型抜きよりそっちのほうが先輩向きかなぁって」
「そうなんだ、ありがとう」
先輩はそういって、早速1枚口に入れた。
「あ、おいしい!」
「本当ですか!?」
「俺市販のクッキーしか食べたことないんだけど、市販のよりこっちのが好きだな」
そういって先輩はパクパク食べてくれた。
それ先輩のためだけに作ったクッキーだから、先輩への好きが注がれてるんですよ、なんて言って、笑いあえる関係だったらよかったのにな。

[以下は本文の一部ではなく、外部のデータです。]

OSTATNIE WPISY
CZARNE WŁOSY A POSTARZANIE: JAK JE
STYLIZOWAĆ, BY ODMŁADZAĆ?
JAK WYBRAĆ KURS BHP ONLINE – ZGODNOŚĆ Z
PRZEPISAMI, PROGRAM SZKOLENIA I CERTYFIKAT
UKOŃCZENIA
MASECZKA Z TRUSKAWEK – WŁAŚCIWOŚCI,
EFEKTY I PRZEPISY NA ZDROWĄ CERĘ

そんな関係だったら、クッキーくらい、何度だって作ってくるのにな。
「あ、ごめん
カフェオレください」
…でも先輩は、どこまでも彼女さんのことを想ってるんだよね。
「…先輩」
「ん?」
「そのクッキーはミルクティーに合うように作った味です。
…今日は、ミルクティーにしませんか?」
私がそう提案しても
「…ううん
ここではカフェオレ飲むって決めてるんだ。
ごめんね」
どこまでも先輩はカフェオレしか選ばなかった。